PROBLEM TO SOLVE:
The records that follow are to be given again exactly. Do not carry over any image.

GIVEN RECORDS:
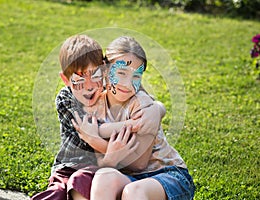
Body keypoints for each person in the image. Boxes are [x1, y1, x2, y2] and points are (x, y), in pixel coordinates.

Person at [31, 34, 162, 200]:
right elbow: (95, 129)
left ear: (104, 72)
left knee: (80, 182)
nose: (89, 86)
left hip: (97, 168)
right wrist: (132, 124)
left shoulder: (108, 90)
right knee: (56, 193)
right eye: (79, 78)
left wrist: (157, 109)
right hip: (69, 166)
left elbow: (134, 86)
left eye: (94, 76)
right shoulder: (66, 99)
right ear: (65, 79)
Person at [75, 36, 195, 200]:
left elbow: (139, 164)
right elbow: (104, 162)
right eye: (121, 73)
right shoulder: (96, 105)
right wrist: (107, 152)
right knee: (104, 176)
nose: (127, 84)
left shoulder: (143, 106)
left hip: (167, 176)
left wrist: (96, 140)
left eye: (136, 76)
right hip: (129, 179)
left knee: (133, 192)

RESULT:
Body keypoints for each person in the image. Boxes are [x1, y1, x2, y2] and points are (x, y), in pixel coordinates.

Person at [31, 34, 162, 200]:
right elbow: (95, 129)
left ear: (104, 72)
left knee: (80, 182)
nose: (89, 86)
left hip: (97, 168)
right wrist: (132, 124)
left shoulder: (108, 90)
right knee: (56, 193)
right eye: (79, 78)
left wrist: (157, 109)
right hip: (69, 166)
left elbow: (134, 86)
left eye: (94, 76)
right shoulder: (66, 99)
right ear: (65, 79)
Person at [75, 36, 195, 200]:
left elbow: (139, 164)
right elbow: (104, 162)
right eye: (121, 73)
right shoulder: (96, 105)
right wrist: (107, 152)
right knee: (104, 176)
nose: (127, 84)
left shoulder: (143, 106)
left hip: (167, 176)
left wrist: (96, 140)
left eye: (136, 76)
right hip: (129, 179)
left knee: (133, 192)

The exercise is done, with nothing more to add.